By Martin Jansen, Owner of Jansen-PCINFO

In Business as well at home, sometimes it is necessary to extract pages from a large PDF.  During Choir as well as Cantor Masses at Church I organize my music by extracting songs from a large 1280 page fully indexed PDF which amounts to 45.5 MB of space.  For reference, the Choral Praise book just about equals the number of pages in “War and Peace” by Leo Tolstoy:

In Business

My last job in business involved the task of putting together sales packets from disparate sources.

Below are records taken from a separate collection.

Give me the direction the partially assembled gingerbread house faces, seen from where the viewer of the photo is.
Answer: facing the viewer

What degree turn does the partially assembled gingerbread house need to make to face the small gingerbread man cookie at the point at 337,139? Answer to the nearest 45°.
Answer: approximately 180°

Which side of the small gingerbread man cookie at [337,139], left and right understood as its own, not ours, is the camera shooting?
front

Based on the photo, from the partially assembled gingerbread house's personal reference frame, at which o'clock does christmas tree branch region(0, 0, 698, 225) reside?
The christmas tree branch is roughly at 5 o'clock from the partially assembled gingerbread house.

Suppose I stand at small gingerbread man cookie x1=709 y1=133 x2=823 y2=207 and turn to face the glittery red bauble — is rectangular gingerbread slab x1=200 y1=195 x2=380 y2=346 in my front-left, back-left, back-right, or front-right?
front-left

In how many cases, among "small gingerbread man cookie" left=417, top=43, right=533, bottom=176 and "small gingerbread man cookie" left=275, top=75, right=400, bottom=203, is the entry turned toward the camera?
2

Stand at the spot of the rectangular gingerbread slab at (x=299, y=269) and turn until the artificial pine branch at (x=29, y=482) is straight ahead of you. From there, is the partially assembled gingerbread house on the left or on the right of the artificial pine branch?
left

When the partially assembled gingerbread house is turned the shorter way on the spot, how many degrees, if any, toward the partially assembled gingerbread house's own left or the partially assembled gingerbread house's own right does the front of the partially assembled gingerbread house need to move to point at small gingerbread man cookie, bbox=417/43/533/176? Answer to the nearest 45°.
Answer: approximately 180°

Previously this had all been done at the printer, copying the individual pages, laying them out and making copies of the copies.  As we know, making copies of copies, no matter how good the copier, often results in poor quality prints.  I found it’s much easier to create the packet electronically and then send it all to the printer at once.  This, too, involved extracting pages from PDFs and collating the files into a single PDF.

Choral and Cantor Prep

While I won’t see Carnegie Hall anytime soon, I still need to practice my music.  Rather than shuffling through the many pages I create a list of songs in small PDFs.

Our Music Ministry ladies send out a helpful seasonal Music List.  It is a .DOCX file created in Microsoft Word and easily opened in LibreOffice Writer.  I see the song title and the page number from both the Breaking Bread and the CP3.  From there, I copy the July 3, 2022… text and create a new folder with the same name.  I then copy the ‘Lift Up Your Hearts’ text.

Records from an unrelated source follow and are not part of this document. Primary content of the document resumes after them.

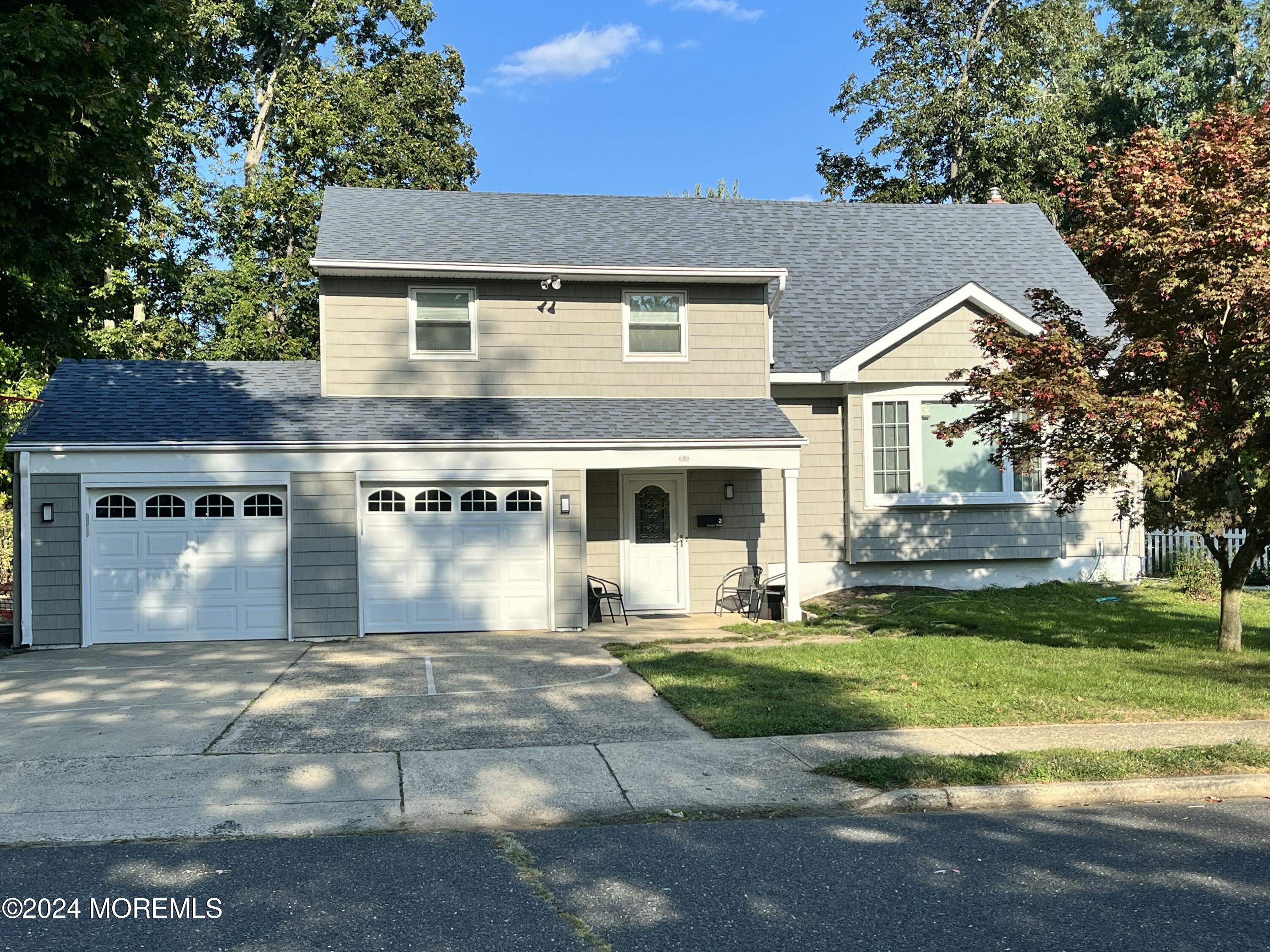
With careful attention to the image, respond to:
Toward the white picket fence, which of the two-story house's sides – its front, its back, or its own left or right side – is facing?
left

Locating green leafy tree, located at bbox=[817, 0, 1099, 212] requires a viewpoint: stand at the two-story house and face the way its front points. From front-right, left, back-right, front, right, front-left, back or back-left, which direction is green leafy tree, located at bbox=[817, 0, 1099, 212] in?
back-left

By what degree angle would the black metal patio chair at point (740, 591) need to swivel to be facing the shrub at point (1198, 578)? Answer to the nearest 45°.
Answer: approximately 135° to its left

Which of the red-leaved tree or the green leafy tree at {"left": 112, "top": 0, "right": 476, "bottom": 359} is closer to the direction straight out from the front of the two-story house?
the red-leaved tree

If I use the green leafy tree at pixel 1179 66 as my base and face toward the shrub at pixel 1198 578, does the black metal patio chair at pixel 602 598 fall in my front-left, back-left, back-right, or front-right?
front-right

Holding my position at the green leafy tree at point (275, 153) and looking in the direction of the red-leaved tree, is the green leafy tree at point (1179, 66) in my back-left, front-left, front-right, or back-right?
front-left

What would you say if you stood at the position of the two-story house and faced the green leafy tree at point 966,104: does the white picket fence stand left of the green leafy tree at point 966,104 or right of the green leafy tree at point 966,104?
right

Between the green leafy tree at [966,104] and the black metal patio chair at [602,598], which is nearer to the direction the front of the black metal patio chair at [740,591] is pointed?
the black metal patio chair

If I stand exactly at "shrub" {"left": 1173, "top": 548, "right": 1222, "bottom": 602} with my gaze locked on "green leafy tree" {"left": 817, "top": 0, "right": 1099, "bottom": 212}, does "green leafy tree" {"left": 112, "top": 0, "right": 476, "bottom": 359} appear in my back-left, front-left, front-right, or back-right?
front-left

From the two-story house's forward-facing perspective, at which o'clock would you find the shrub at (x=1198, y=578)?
The shrub is roughly at 9 o'clock from the two-story house.

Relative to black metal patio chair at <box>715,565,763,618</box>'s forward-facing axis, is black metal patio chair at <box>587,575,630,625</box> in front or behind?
in front

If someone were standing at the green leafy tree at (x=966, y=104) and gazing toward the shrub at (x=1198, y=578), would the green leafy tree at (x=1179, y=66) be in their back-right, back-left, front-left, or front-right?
back-left

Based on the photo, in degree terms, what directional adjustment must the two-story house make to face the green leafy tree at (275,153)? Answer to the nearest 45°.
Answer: approximately 135° to its right

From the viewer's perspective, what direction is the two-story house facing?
toward the camera

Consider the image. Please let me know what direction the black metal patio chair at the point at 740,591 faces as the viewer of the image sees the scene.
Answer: facing the viewer and to the left of the viewer
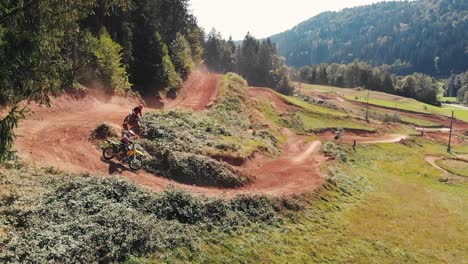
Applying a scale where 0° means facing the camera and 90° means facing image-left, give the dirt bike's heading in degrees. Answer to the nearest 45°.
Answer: approximately 315°

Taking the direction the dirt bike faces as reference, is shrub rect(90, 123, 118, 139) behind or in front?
behind

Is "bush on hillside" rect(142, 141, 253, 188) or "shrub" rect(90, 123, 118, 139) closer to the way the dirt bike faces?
the bush on hillside

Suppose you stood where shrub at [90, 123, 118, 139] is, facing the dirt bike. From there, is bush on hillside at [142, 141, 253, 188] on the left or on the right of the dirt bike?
left

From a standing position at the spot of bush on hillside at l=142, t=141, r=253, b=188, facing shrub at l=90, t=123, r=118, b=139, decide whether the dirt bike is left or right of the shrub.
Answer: left

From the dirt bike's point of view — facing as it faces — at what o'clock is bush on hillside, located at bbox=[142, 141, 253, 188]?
The bush on hillside is roughly at 10 o'clock from the dirt bike.
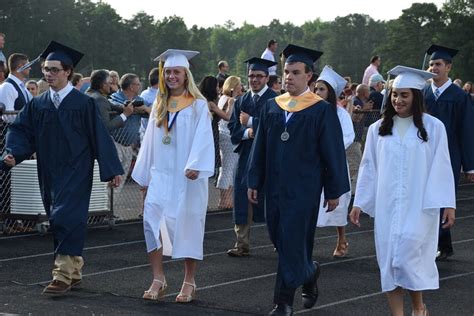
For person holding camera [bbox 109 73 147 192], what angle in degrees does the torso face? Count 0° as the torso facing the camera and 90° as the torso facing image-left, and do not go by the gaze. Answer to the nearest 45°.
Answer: approximately 270°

The new folder is top of the list when I sort by Date Modified in the Nemo File Manager.  Just about any file manager can create folders and sort.

I’m using the built-in PDF reader in Linux Mint called Xreader, but any good PDF reader can do the same functions described below.

I open the large PDF called cp3u and find an index of song numbers:

I click on the number from the Music List, 395 which brings me to page 616 in the PDF:

I click on the Print icon (or Ctrl+P) and use the Print to File with an output format of PDF.

I then click in the File: box to paste in the title of the song in the July 3… folder:

Since the Entrance song is two pages, I print pages 616-617 and a new small PDF is created.

I ran through this process three times more for the Presentation, Communion and Sending Forth songs.

Although this seems like a laborious process, it really takes only a few minutes to extract the files and create my music list for a Mass.

I add the cantor list, the Psalm, Gospel Acclamation and parts of the Mass and my song list is complete:

I did change to a dark theme while writing this article.  I number the songs to place them in order and put the Breaking Bread number (the number announced before the song is sung) as the second number divided by underscores.

A Word About Size

PDF files can vary greatly in size, that is, space taken up on the drive.  Most of the files that I create and scan equals between 40 and 100 kilobytes per page.  I have, however, seen PDFs that are 1 megabyte or larger per page.  Many times the reason is that the PDF contains images that are huge.  Control the size of the images and you control the size of the PDF.  A program like IrfanView can resize large images into something more manageable.

Preference For Installed Apps

At home as well as business I prefer to use installed apps as opposed to online websites like I Love PDF.  It just gives me pause to upload my proprietary information into a remote server somewhere.  Online websites work well, but I hesitate to use them due to privacy concerns.  One other app that I use frequently is PDF Arranger in Linux that allows me to extract, merge and split PDFs in a graphical environment.  In Windows, a far less costly PDF tool is PDFtk Pro, which I used to extract specific pages from a large PDF.  At $3.99 it is a bargain, but unfortunately the pay link to download the software is currently broken.

Working with PDFs is easy with the right tools.